Integrating $f(ax+b)$

In a nutshell

It is possible to use the chain rule for differentiation to integrate functions of the form $f(ax+b)$ , where $a$ and $b$ are constants.

Deriving the rule

Consider the function $f(x)$ , and its derivative $f'(x)$ . By definition:

$\int f'(x)\, dx = f(x)+C$

Suppose you want to integrate $f'(ax+b)$ . This can be done by considering the derivative of $f(ax+b)$ .

Differentiating $f(ax+b)$ requires use of the chain rule:

Let $y=f(ax+b)=f(u)$ , where $u(x)=ax+b$ .

The chain rule is described by the formula:

$\dfrac{dy}{dx}=\dfrac{dy}{du}\times\dfrac{du}{dx}$

$\begin{aligned} y=f(ax+b) &\Rightarrow \dfrac{dy}{dx}=(f(ax+b))'\\ y=f(u)&\Rightarrow \dfrac{dy}{du}=f'(u)=f'(ax+b)\\u=ax+b &\Rightarrow \dfrac{du}{dx}=a \end{aligned}$

Substitute these expressions into the formula:

$\begin{aligned}(f(ax+b))'&=f'(ax+b)\times a \\ f'(ax+b)&=\dfrac1a (f(ax+b))'\end{aligned}$

Integrate both sides of this expression:

$\begin{aligned}\int f'(ax+b) \, dx =& \int \dfrac1a (f(ax+b))' \,dx\\=& \dfrac1a \int (f(ax+b))' \,dx\end{aligned}$

This provides a formula to integrate functions that have an argument of $ax+b$ :

$\boxed{\int f'(ax+b) \, dx = \dfrac1a f(ax+b)+C}$

In other words, integrate the function normally and divide by the coefficient of $x$ .

Example 1

Compute the following integrals:

i) $\int \cos(2x-1)\,dx$ 

ii) $\int e^{1-x} \, dx$ 

iii) $\int_0^1 (5-\dfrac{1}{2}x)^2\,dx$ 

Part i):

Integrate the function "normally":

$\cos(x)$ integrates to $\sin(x)$ .

So, $\cos(2x-1)$ should integrate to something similar to $\sin(2x-1)$ .

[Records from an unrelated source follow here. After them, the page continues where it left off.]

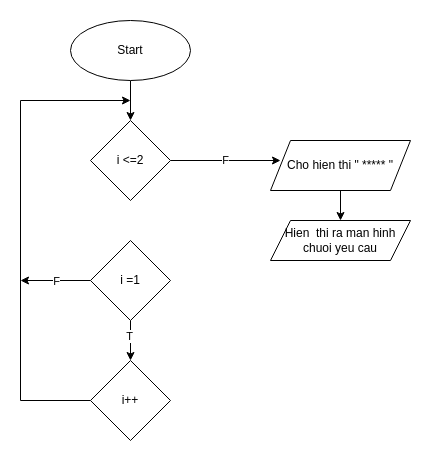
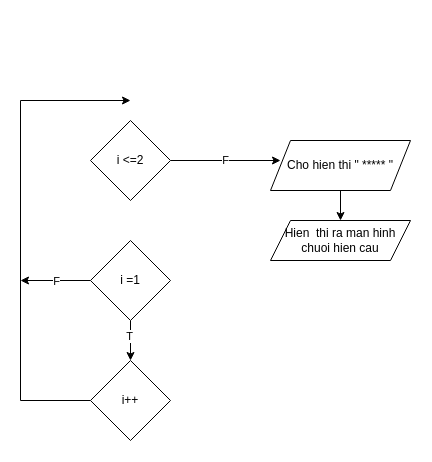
  <mxCell id="0" />
  <mxCell id="1" parent="0" />
- <mxCell id="2" value="" style="edgeStyle=orthogonalEdgeStyle;rounded=0;orthogonalLoop=1;jettySize=auto;html=1;" edge="1" parent="1" source="3" target="5"><mxGeometry relative="1" as="geometry" /></mxCell>
- <mxCell id="3" value="Start" style="ellipse;whiteSpace=wrap;html=1;" vertex="1" parent="1"><mxGeometry x="70" y="20" width="120" height="60" as="geometry" /></mxCell>
  <mxCell id="4" value="F" style="edgeStyle=orthogonalEdgeStyle;rounded=0;orthogonalLoop=1;jettySize=auto;html=1;" edge="1" parent="1" source="5"><mxGeometry relative="1" as="geometry"><mxPoint x="280" y="160" as="targetPoint" /></mxGeometry></mxCell>
  <mxCell id="5" value="i &amp;lt;=2" style="rhombus;whiteSpace=wrap;html=1;" vertex="1" parent="1"><mxGeometry x="90" y="120" width="80" height="80" as="geometry" /></mxCell>
  <mxCell id="6" value="" style="edgeStyle=orthogonalEdgeStyle;rounded=0;orthogonalLoop=1;jettySize=auto;html=1;" edge="1" parent="1" source="9" target="11"><mxGeometry relative="1" as="geometry" /></mxCell>
  <mxCell id="7" value="T" style="edgeLabel;html=1;align=center;verticalAlign=middle;resizable=0;points=[];" connectable="0" vertex="1" parent="6"><mxGeometry x="-0.264" y="-2" relative="1" as="geometry"><mxPoint as="offset" /></mxGeometry></mxCell>
  <mxCell id="8" value="F" style="edgeStyle=orthogonalEdgeStyle;rounded=0;orthogonalLoop=1;jettySize=auto;html=1;" edge="1" parent="1" source="9"><mxGeometry relative="1" as="geometry"><mxPoint x="20" y="280" as="targetPoint" /></mxGeometry></mxCell>
  <mxCell id="9" value="i =1" style="rhombus;whiteSpace=wrap;html=1;" vertex="1" parent="1"><mxGeometry x="90" y="240" width="80" height="80" as="geometry" /></mxCell>
  <mxCell id="10" style="edgeStyle=orthogonalEdgeStyle;rounded=0;orthogonalLoop=1;jettySize=auto;html=1;" edge="1" parent="1" source="11"><mxGeometry relative="1" as="geometry"><mxPoint x="130" y="100" as="targetPoint" /><Array as="points"><mxPoint x="20" y="400" /></Array></mxGeometry></mxCell>
  <mxCell id="11" value="i++" style="rhombus;whiteSpace=wrap;html=1;" vertex="1" parent="1"><mxGeometry x="90" y="360" width="80" height="80" as="geometry" /></mxCell>
  <mxCell id="12" value="" style="edgeStyle=orthogonalEdgeStyle;rounded=0;orthogonalLoop=1;jettySize=auto;html=1;" edge="1" parent="1" source="13" target="14"><mxGeometry relative="1" as="geometry" /></mxCell>
  <mxCell id="13" value="Cho hien thi &quot; ***** &quot;" style="shape=parallelogram;perimeter=parallelogramPerimeter;whiteSpace=wrap;html=1;fixedSize=1;" vertex="1" parent="1"><mxGeometry x="270" y="140" width="140" height="50" as="geometry" /></mxCell>
- <mxCell id="14" value="Hien&amp;nbsp; thi ra man hinh chuoi yeu cau" style="shape=parallelogram;perimeter=parallelogramPerimeter;whiteSpace=wrap;html=1;fixedSize=1;" vertex="1" parent="1"><mxGeometry x="270" y="220" width="140" height="40" as="geometry" /></mxCell>
+ <mxCell id="14" value="Hien&amp;nbsp; thi ra man hinh chuoi hien cau" style="shape=parallelogram;perimeter=parallelogramPerimeter;whiteSpace=wrap;html=1;fixedSize=1;" vertex="1" parent="1"><mxGeometry x="270" y="220" width="140" height="40" as="geometry" /></mxCell>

Divide by the coefficient of $x$ , which in this case is $2$ .

So, $\cos(2x-1)$ integrates to $\dfrac{\sin(2x-1)}{2}$ .

$\int \cos(2x-1)\,dx=\underline{\dfrac12 \sin(2x-1)+C}$

Part ii):

$e^x$ integrates to $e^x$ .

So, $e^{1-x}$ should integrate to something similar to $e^{1-x}$ .

The coefficient of $x$ is $-1$ , so divide by this.

$e^{1-x}$ integrates to $\dfrac{e^{1-x}}{-1}$ .

$\int e^{1-x} \, dx=\underline{-e^{1-x}+C}$

Part iii):

$x^2$ integrates to $\dfrac13 x^3$ .

So, $(5-\dfrac{1}{2}x)^2$ should integrate to something similar to $\dfrac 13(5-\dfrac{1}{2}x)^3$ .

The coefficient of $x$ is $-\frac12$ , so divide by this.

$\begin{aligned}\int_0^1 (5-\dfrac{1}{2}x)^2 \, dx &=\left[\dfrac{\dfrac13(5-\dfrac{1}{2}x)^3}{-\dfrac12}\right]_0^1 \\&= \left[-\dfrac23(5-\dfrac{1}{2}x)^3\right]_0^1 \\&=\left(-\dfrac23 (5-\dfrac12 (1))^3 \right) - \left(-\dfrac23 (5-\dfrac12 (0))^3 \right) \\&= \left(-\dfrac23 \left(\dfrac92\right)^3\right) - \left(- \dfrac23 (5)^3\right) \\&=\left( -\dfrac{243}{4}\right) - \left(-\dfrac{250}{3}\right)\\&=\dfrac{271}{12} \end{aligned}$

$\int_0^1 (5-\dfrac{1}{2}x)^2 \, dx=\underline{\dfrac{271}{12}}$

Note: This only works when the argument of the function is a linear expression ( $ax+b$ ).